Başta Efendimiz (sav.) ve ashabı olmak üzere evliyaullah gece ibadetine çok önem vermiş ve bu hususta diğer Müslümanlara çokça nasihat etmişlerdir. Efendimiz, Tebük gibi zorlu bir seferde dahi teheccüd namazını ihmal etmemiş ve seher vakitlerinden mahrum kalmamamız için bize şu tavsiyelerde bulunmuştur: “Gece ibadetine dikkat ediniz. Çünkü o sizden önceki salih kimselerin adetidir. Şüphesiz gece ibadete kalkmak Allah’a yaklaşmaya vesiledir. Bu ibadet günahlardan alıkoyar, hatalara kefaret olur ve bedenden dertleri giderir.” Hiç şüphesiz bu hadis Müslümanlar için açık bir reçetedir. Bu reçetede Allah’a yakınlığın, günahlardan uzak kalmanın ve bedeni dertlerden korumanın formülü verilmiştir. Her güzeli kıymetli kılan bir zahmeti bulunur elbet. İnsanı bir mıknatıs gibi çeken uykuyu bölerek ibadet için kalkmak kolay değildir. Ancak bu aynı zamanda Allah’a duyduğumuz muhabbetin, O’nun davetine icabet etme gayretimizin bir nişanesidir.
“Zaman yakınlaşmadıkça kıyamet kopmaz! Bu yakınlaşma öyle olur ki, bir yıl bir ay gibi, ay bir hafta gibi, hafta da bir gün gibi, gün saat gibi, saat de saman alevi gibi veya kibritin tutuşup hemen sönmesi gibi (kısa) olur.” (Tirmizî, Zühd, 24/2332) Efendimiz (sav.)’in işaret ettiği üzere günlerin, saatlerin bereketsizliğinden yakındığımız dönemleri yaşıyoruz.
Zaman öyle hızlı akıp gidiyor ki işlerimizi doğru düzgün yetiştiremiyor, aklımızın bir köşesinde yapamadıklarımız gün sonunda yorgun bir beden ve ruhla baş başa kalıyoruz. Bu bereketsizlik âhir zaman nişanesi olmakla birlikte insana bağlı nedenlerini sorguladığımızda evliyaullahın şu uyarısıyla karşılaşıyoruz. “Gündüzü bereketli geçmeyen gecelerini nasıl ihya ettiğine baksın.” Esasında “ebu’l vakt” yani zamanın kendisini yönetmesine izin vermeyen bilakis zamana yön veren bir Müslüman için gecenin gündüze en yakın olduğu bu kıymetli saatleri uyuyarak geçirmek büyük gaflettir. Bu hem ilahi davete kayıtsız kalmak hem de günün geri kalanını bereketten mahrum bırakmaktır. Bununla birlikte seherden sonra aydınlanan gökyüzü günah ve gaflet karanlığından ilahi af ve mağfirete kavuşmamızın temsili gibidir. O halde Efendimiz’den daha az mağfirete ihtiyacı olmayan bizler için seher vakitleri kaçırılmayacak bir fırsattır.

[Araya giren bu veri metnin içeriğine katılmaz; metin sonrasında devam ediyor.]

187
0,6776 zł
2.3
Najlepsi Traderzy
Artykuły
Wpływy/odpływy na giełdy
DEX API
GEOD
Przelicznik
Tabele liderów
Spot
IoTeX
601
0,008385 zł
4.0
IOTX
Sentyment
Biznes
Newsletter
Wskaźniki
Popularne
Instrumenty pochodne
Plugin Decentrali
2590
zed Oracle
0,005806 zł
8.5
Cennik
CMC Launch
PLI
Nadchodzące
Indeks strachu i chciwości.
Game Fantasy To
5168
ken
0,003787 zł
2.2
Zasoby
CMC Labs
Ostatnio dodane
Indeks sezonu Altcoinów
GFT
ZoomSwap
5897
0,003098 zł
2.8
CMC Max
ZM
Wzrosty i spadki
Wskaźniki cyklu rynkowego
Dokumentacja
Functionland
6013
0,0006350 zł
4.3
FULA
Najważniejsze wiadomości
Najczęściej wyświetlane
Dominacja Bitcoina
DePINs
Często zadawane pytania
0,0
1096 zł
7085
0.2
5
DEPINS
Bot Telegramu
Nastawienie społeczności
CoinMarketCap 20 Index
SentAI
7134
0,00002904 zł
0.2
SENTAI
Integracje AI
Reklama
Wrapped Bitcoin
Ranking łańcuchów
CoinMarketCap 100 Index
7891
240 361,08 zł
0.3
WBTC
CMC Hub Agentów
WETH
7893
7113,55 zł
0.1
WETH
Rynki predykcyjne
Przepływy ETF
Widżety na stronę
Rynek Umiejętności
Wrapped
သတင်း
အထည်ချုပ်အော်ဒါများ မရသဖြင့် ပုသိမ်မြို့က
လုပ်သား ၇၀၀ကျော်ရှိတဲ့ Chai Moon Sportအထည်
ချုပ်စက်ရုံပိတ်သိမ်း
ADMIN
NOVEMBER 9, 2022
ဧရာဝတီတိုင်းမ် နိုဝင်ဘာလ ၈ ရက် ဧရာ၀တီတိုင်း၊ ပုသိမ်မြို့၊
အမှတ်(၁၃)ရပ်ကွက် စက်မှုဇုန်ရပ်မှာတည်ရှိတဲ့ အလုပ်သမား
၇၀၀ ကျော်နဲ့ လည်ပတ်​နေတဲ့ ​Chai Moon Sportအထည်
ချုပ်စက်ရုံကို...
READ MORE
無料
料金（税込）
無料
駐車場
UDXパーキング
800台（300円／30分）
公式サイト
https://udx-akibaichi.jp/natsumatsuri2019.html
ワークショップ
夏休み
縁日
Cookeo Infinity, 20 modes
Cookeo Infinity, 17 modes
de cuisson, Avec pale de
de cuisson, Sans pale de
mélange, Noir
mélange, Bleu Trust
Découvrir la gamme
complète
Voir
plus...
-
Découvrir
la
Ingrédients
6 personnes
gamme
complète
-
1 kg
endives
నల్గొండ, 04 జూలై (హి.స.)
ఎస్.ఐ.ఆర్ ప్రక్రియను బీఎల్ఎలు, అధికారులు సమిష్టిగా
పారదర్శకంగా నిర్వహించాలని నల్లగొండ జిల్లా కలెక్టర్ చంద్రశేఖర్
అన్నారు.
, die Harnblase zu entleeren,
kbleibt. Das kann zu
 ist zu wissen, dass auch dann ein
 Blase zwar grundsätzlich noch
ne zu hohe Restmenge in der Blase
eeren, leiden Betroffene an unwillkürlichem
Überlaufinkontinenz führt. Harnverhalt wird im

Ramazan’ın ayak sesleri olan mübarek üç aylara girdiğimiz şu günlerde niyetlerimizi ve amellerimizi tanzim edelim. Bu tanzimin onur konuğu seherleri ihya etmek olsun. Bereketin, ilahi af ve mağfiretin habercisi olan bu ihya hem dünya hem ahiret saadetimize vesile olsun. Amin.